Cet acte préserve les intérêts de chacun des époux.
Par conséquent, il y a lieu d’homologuer ladite convention.
Sur la date des effets du divorce
L’article 262-1 du Code civil dispose que le jugement de divorce prend en principe effet dans les rapports entre les époux, en ce qui concerne leurs biens, à la date de la demande en divorce.
À la demande de l’un des époux, le juge peut fixer les effets du jugement à la date à laquelle ils ont cessé de cohabiter et de collaborer.
En l’espèce, les époux sollicitent la fixation de cette date au 18 février 2023, date de cessation de la cohabitation.
Aucune poursuite de la collaboration des époux n’étant invoquée après cette date, il sera fait droit à la demande.
Sur l’usage du nom du conjoint
L’article 264 du Code civil dispose qu’à la suite du divorce, chacun des époux perd l’usage du nom de son conjoint.

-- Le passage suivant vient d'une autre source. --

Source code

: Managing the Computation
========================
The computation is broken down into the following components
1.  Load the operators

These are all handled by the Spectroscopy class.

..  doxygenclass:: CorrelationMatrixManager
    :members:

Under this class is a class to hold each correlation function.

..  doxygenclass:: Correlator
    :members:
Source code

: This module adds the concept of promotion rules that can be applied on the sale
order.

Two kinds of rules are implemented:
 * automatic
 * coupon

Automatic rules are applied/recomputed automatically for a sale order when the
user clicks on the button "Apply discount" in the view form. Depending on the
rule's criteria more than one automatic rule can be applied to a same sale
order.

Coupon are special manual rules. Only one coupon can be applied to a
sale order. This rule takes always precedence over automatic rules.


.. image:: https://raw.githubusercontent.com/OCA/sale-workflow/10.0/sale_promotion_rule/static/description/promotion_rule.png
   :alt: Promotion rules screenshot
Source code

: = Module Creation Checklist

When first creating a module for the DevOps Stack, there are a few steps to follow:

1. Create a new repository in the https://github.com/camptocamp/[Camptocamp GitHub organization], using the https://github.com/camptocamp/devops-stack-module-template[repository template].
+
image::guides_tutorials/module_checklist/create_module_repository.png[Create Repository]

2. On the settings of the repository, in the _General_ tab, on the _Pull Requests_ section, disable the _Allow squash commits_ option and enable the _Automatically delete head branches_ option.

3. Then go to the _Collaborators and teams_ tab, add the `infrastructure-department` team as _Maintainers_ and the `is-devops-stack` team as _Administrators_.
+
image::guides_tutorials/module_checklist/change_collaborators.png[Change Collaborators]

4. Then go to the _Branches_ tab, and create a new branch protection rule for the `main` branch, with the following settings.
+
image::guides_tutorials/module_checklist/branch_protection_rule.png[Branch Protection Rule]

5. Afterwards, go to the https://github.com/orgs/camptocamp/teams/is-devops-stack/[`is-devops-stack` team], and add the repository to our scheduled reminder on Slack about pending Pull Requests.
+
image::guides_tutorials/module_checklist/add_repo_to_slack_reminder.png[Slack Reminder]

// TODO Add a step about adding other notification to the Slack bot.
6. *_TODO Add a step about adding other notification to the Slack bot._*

L’un des époux peut néanmoins conserver l’usage du nom de l’autre, soit avec l’accord de celui-ci, soit avec l’autorisation du juge, s’il justifie d’un intérêt particulier pour lui ou pour les enfants.
Il y a lieu de constater qu’aucune demande de conservation du nom marital n’est formée.
SUR LES DEPENS
En raison du caractère familial de l’affaire, chaque partie conservera à sa charge les dépens exposés par elle pour assurer sa défense.
SUR L’EXÉCUTION PROVISOIRE
Aucune circonstance ne vient justifier le prononcé de l’exécution provisoire de la présente décision.
PAR CES MOTIFS,
Le juge aux affaires familiales statuant publiquement, par jugement mis à disposition au greffe, contradictoire et en premier ressort,
Vu l’assignation en divorce en date du 04 avril 2024,
Vu l’ordonnance de fixation de mesures provisoires en date du 13 juin 2024,
Vu l’article 237 du code civil ;
PRONONCE le divorce pour altération définitive du lie matrimonial de :
Monsieur [H] [C] [Y]
né le 12 mai 1961 à Thionville (57)
et de
Madame [T] [R]
née le 30 janvier 1959 à Thionville (57)
mariés le 26 mars 1988 à Yutz (57) ;
ORDONNE la mention du divorce en marge de l’acte de mariage ainsi qu’en marge des actes de naissance de chacun des époux ;
DIT que les effets du divorce, dans les rapports entre les époux, en ce qui concerne leurs biens, remonteront au 18 février 2023 ;
RENVOIE les parties à procéder amiablement aux opérations de compte, liquidation et partage de leurs intérêts patrimoniaux et, en cas de litige, les renvoie en tant que de besoin, devant le tribunal judiciaire compétent pour la poursuite de la procédure de partage judiciaire ;
DONNE ACTE aux époux des propositions de règlement de leurs intérêts pécuniaires et patrimoniaux conformément aux articles 257-2 du Code civil et 1115 du Code de procédure civile ;
CONSTATE la révocation des avantages matrimoniaux ;
HOMOLOGUE l’acte notarié d’état liquidatif de régime matrimonial établi le 17 mars 2022 par Maître [B] [L], notaire à Saint-Avold (57) ;
RAPPELLE qu’à la suite du divorce, chacun des époux perd l’usage du nom de son conjoint conformément aux dispositions de l’article 264 du Code civil ;
DIT que chaque partie conservera à sa charge les dépens exposés pour la défense de ses intérêts ;
DIT n’y avoir lieu à prononcer l’exécution provisoire ;
RAPPELLE que le présent jugement est susceptible d’appel dans le délai d’un mois à compter de sa signification par voie d’huissier sur l’initiative de la partie la plus diligente.
Le présent jugement a été prononcé par Madame Véronique APFFEL, Juge aux Affaires Familiales, assistée de Madame Maïté GRENNERAT, et signé par elles.